Archipiélago exterior de Sankt Anna, Suecia
Los golpes en la puerta eran cada vez más insistentes. La voz de fuera se desgarraba con el viento. Al principio resultaba imposible entenderla. Después, de repente, sonó clara como el agua. Klara notó cómo se disipaba la parálisis provocada por el miedo.
—¡Abuelo! —gritó.
Miró a Gabriella con alivio en los ojos.
—¡Es mi abuelo! ¡Oh, Dios mío!
Dejó caer el cañón de la escopeta hacia el suelo y se pasó la mano por la cara.
—Joder, qué cerca —dijo Gabriella—. Pensaba que íbamos a… No sé lo que pensaba.
Klara ya se había levantado de un salto y se había acercado a la puerta. Cuando la abrió, el viento la agarró y Klara tuvo que pelear para no verse arrastrada fuera, al frío. La nieve la azotaba por la ranura.
—¡Abuelo! —gritó para superar el ruido del temporal—. ¿Qué demonios estás haciendo aquí?
Su abuelo iba vestido con su impermeable amarillo, y encajado sobre las orejas llevaba un sueste tan desgastado que había adquirido un tono negruzco. Algo titiló a su espalda. Una segunda linterna. Klara entornó los ojos y miró por encima del hombro de su abuelo hasta descubrir una silueta sombría, apenas discernible en la oscuridad. Notó que su abuelo la cogía por el codo y la volvía a meter despacio en el calor relativo de la cabaña.
—Klara —dijo con voz tranquila—. Pensaba que al menos pasarías a vernos por Navidad.
Una sonrisa cansada se perfiló en sus labios mientras se quitaba el sueste y las invitaba a acercarse al hogar. Navidad. Klara había inhibido por completo incluso el hecho de que era diciembre.
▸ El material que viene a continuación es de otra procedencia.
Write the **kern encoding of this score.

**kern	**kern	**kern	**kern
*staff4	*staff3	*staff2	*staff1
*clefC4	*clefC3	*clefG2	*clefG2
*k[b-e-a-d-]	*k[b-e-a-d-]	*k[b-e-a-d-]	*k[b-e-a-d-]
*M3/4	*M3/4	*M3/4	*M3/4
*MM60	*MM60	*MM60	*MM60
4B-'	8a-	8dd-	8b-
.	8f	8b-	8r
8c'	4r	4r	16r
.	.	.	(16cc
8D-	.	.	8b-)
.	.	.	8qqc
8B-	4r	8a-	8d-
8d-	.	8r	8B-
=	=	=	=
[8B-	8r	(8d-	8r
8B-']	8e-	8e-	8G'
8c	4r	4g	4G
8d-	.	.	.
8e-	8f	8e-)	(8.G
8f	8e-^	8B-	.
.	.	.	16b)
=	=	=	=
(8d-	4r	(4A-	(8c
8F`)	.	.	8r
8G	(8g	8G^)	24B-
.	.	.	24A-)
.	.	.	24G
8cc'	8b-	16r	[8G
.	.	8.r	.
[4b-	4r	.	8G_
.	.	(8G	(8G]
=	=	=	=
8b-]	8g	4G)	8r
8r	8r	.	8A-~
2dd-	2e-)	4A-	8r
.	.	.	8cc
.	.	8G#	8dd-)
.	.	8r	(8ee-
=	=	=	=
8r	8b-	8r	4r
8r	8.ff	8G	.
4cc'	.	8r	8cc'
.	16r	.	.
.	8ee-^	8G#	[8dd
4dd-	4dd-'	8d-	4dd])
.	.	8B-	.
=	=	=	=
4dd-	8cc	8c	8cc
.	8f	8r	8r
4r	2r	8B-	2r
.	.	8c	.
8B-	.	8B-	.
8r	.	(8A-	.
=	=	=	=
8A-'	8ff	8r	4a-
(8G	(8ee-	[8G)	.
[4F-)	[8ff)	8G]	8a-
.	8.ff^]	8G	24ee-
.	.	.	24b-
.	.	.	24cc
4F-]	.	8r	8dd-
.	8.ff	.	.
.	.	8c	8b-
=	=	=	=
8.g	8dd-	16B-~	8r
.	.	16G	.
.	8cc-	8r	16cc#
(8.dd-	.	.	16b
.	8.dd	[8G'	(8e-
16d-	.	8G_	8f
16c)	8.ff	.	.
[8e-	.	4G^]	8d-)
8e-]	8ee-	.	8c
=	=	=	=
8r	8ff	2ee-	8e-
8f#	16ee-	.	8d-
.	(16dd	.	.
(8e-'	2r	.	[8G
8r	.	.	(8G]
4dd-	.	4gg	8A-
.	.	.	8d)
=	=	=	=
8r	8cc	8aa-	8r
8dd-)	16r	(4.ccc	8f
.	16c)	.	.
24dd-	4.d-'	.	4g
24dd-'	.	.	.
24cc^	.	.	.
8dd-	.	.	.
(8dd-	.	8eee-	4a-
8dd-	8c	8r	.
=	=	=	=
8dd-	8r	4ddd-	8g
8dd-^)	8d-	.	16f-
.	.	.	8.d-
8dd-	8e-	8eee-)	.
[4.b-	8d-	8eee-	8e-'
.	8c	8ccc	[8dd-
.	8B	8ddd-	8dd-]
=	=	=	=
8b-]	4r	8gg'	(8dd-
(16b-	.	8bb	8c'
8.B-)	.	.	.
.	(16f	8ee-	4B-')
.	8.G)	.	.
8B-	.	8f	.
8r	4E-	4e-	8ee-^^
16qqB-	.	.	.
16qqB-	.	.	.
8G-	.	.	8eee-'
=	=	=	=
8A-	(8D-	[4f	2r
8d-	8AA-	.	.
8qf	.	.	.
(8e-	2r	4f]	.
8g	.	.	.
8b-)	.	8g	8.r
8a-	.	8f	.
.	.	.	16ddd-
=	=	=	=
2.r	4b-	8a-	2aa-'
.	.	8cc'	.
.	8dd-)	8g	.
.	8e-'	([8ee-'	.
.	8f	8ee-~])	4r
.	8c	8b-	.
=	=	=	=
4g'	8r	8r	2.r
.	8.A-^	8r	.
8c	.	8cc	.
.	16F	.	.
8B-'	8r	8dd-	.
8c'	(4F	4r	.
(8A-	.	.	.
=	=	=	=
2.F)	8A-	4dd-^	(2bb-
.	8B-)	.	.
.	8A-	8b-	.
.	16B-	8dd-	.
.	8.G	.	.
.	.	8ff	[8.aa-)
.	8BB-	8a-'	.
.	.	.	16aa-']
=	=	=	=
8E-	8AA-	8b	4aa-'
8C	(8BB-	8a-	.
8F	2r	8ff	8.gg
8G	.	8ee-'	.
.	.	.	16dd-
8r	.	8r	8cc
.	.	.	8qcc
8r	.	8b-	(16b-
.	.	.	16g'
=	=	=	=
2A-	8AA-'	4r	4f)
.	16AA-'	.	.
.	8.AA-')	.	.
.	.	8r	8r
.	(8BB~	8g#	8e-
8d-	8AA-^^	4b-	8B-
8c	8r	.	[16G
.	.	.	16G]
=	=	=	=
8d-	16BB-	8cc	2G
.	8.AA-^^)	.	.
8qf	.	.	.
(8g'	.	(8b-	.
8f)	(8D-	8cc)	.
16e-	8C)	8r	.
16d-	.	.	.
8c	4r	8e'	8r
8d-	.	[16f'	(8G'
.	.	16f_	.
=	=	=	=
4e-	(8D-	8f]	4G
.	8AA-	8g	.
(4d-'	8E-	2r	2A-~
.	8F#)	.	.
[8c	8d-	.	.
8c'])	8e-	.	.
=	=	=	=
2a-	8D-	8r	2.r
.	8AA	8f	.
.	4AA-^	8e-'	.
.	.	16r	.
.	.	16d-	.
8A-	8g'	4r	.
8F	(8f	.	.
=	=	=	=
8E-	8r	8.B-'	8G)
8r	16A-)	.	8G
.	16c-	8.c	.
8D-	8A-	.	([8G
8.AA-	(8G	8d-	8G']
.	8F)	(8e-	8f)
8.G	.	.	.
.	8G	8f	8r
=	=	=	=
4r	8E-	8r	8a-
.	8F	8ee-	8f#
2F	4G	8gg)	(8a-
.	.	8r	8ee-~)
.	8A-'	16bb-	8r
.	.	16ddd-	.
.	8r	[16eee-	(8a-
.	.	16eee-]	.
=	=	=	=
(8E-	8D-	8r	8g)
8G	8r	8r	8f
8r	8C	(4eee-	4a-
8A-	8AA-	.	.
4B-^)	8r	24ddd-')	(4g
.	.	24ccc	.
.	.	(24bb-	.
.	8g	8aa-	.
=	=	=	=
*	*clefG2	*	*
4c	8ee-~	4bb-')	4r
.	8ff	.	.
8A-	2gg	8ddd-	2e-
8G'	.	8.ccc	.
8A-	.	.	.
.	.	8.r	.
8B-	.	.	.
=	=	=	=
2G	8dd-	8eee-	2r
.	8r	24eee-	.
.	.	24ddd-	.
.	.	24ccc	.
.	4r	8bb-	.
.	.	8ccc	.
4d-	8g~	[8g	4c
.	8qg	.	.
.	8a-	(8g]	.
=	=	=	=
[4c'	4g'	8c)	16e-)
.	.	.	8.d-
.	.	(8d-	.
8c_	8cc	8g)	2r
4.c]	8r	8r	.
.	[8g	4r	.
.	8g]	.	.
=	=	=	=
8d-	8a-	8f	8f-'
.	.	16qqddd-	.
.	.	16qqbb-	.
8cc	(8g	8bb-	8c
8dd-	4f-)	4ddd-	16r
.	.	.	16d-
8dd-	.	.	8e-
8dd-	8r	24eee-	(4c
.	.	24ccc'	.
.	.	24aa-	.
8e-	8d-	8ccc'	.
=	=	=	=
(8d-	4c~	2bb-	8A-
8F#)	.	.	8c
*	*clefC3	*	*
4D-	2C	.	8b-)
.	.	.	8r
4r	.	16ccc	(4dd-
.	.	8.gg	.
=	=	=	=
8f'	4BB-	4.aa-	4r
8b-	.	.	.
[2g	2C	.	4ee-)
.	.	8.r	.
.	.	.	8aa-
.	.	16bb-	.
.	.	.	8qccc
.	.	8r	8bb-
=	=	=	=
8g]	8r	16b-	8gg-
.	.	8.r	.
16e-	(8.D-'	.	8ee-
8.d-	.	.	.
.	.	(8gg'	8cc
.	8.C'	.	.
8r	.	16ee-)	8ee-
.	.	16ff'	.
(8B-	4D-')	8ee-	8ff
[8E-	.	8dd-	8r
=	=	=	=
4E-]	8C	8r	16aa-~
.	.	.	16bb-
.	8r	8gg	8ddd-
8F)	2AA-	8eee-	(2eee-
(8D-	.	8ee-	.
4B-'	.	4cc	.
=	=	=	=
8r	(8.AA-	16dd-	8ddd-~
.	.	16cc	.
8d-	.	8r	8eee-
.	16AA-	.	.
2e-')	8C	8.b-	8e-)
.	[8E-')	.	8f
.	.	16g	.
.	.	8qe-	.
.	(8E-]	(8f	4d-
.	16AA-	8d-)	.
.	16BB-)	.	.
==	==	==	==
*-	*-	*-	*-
—¿Qué? —dijo—. ¿Qué día es hoy?
—Víspera de Nochebuena —contestó su abuelo—. Klara, siéntate.
Giró la cabeza y vio que el otro hombre, la silueta, con cuidado, inseguro, se acercaba hasta el umbral de la puerta. También él llevaba impermeable, de corte infinitamente más moderno y tecnológico que el de su abuelo. Dejó una bolsa alargada de lona junto a la pared interior y se quedó allí de pie.
—¿Quién es? —preguntó ella.
Sus nudillos palidecieron al apretar de nuevo la culata de la escopeta, el índice descansaba sobre la anilla de la correa.
Su abuelo se desabrochó los botones del impermeable y lo dejó caer al suelo de madera.
—Para serte sincero, no lo sé —dijo—. Pero tengo mis sospechas.
Se sentó en una silla y le hizo un gesto a Klara para que se sentara en el sofá. Sin quitarle los ojos de encima al hombre de la puerta, Klara se sentó con cautela.
—Es americano, creo. Ha aparecido en Aspöja hará un par de horas.
Klara sintió un pánico creciente en el pecho. Se subió la escopeta al regazo, la sujetó con ambas manos.
—¡Dios mío! —dijo—. Tú no podías saberlo, pero…
Su abuelo le puso una mano helada en la rodilla y negó con la cabeza.
—Conocía a tu madre, Klara. Lo ha demostrado de varias formas. Antes habría muerto que traértelo en estas circunstancias si hubiese sospechado que no era trigo limpio.
—Pero ¿cómo has podido saber dónde estaba?
Su abuelo le guiñó un ojo.
—Tengo mis formas, ya lo sabes —contestó.
—No te puedes fiar de Bosse —concluyó ella.
Su abuelo giró el cuello y le sonrió a Gabriella.
—Por cierto, hola, Gabriella —dijo—. Cuánto tiempo.
Klara ni siquiera los oía. Tenía los ojos clavados en el hombre que estaba delante de la puerta. Se estaba sacudiendo la nieve mojada de la capucha con un guante grueso y luego se la quitó.
El hombre parecía rondar los sesenta y tenía una constitución digna de un corredor de maratones. Llevaba el pelo corto, pero era espeso como una crin de caballo. Una barba cana de pocos días le cubría las mejillas y la mandíbula ajadas. A lo mejor tenía ascendencia mediterránea o del mundo árabe. No la asustaba en absoluto. Más bien le transmitía un profundo sentimiento de tristeza. Como si durante demasiado tiempo hubiese cargado él solo con una pena demasiado grande.